6.1 - Singular Value Decomposition (SVD)

Singular Value Decomposition (SVD)
Singular value decomposition is the key part of principal components analysis.
The SVD of the \(N × p\) matrix \(\mathbf{X}\) has the form \(\mathbf{X} = \mathbf{U}\mathbf{D}\mathbf{V}^T\).
- \(\mathbf{U} = (\mathbf{u}_1, \mathbf{u}_2, \cdots , \mathbf{u}_N)\) is an N × N orthogonal matrix. \(\mathbf{u}_j, j = 1, \cdots , N\), form an orthonormal basis for the space spanned by the column vectors of \(\mathbf{X}\).
- \(\mathbf{V} = (\mathbf{v}_1, \mathbf{v}_2, \cdots , \mathbf{v}_p)\) is an p × p orthogonal matrix. \(\mathbf{v}_j, j = 1, \cdots , p\), form an orthonormal basis for the space spanned by the row vectors of \(\mathbf{X}\).
- \(\mathbf{D}\) is a N x p rectangular matrix with nonzero elements along the first p x p submatrix diagonal. \(diag(\mathbf{d}_1, \mathbf{d}_2, \cdots , \mathbf{d}_p)\), \(\mathbf{d}_1 \geq \mathbf{d}_2 \geq \cdots \geq \mathbf{d}_p \geq 0 \) are the singular values of \(\mathbf{X}\) with N > p.
The columns of \(\mathbf{V}\) (i.e., \(\mathbf{v}_j, j = 1, \cdots , p)\) are the eigenvectors of \(\mathbf{X}^T\mathbf{X}\). They are called principal component direction of \(\mathbf{X}\).

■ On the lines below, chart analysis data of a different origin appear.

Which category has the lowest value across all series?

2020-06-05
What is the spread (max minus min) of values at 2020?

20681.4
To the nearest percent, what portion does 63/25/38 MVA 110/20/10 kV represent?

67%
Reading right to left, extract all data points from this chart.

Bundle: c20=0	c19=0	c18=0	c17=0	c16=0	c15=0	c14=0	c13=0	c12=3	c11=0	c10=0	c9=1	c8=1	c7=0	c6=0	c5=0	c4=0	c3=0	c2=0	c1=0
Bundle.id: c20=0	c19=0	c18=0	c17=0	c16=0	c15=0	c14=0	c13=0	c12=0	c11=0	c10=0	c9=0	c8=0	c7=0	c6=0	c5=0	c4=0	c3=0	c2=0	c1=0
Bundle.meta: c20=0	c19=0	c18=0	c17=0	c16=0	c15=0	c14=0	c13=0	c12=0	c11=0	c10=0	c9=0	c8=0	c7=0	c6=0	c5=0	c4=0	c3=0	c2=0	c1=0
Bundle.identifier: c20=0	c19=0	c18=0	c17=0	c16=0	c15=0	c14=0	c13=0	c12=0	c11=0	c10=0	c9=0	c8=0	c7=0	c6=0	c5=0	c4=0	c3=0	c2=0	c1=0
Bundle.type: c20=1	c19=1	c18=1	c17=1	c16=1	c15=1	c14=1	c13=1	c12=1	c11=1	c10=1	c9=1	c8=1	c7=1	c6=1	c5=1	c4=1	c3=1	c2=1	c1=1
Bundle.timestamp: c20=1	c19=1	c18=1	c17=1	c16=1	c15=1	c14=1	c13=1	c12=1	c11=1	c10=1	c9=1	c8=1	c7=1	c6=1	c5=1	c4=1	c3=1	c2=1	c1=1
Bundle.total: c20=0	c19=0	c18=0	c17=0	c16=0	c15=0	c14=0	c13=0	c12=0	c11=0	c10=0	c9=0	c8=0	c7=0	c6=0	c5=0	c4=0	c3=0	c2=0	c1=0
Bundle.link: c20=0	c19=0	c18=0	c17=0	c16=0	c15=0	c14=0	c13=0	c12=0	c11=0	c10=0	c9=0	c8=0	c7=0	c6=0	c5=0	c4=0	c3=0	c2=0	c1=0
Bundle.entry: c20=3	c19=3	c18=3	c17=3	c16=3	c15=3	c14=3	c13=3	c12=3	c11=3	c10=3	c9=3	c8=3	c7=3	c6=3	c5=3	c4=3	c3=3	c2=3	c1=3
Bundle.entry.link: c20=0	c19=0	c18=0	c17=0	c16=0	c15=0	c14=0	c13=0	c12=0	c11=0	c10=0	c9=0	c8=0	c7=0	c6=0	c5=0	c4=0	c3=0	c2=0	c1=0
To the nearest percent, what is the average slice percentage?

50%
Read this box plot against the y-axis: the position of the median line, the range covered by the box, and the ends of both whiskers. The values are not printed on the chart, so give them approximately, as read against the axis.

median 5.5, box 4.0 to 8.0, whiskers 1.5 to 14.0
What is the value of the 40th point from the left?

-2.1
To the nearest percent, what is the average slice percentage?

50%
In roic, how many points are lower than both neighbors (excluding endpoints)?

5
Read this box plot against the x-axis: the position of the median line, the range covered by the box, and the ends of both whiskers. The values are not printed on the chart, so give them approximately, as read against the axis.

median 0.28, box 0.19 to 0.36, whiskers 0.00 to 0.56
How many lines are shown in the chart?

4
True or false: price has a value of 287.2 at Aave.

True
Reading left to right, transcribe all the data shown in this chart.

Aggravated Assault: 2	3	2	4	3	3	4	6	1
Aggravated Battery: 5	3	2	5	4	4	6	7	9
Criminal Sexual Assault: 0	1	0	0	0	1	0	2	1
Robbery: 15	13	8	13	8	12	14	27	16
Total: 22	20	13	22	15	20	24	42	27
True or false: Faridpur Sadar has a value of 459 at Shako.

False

The diagonal values in \(\mathbf{D}\) (i.e., \(\mathbf{d}_j, j = 1, \cdots , p)\) are the square roots of the eigenvalues of \(\mathbf{X}^T\mathbf{X}\).
The Two-Dimensional Projection
The two-dimensional plane can be shown to be spanned by
- the linear combination of the variables that has maximum sample variance,
- the linear combination that has maximum variance subject to being uncorrelated with the first linear combination.
It can be extended to the k-dimensional projection. We can take the process further, seeking additional linear combinations that maximize the variance subject to being uncorrelated with all those already selected.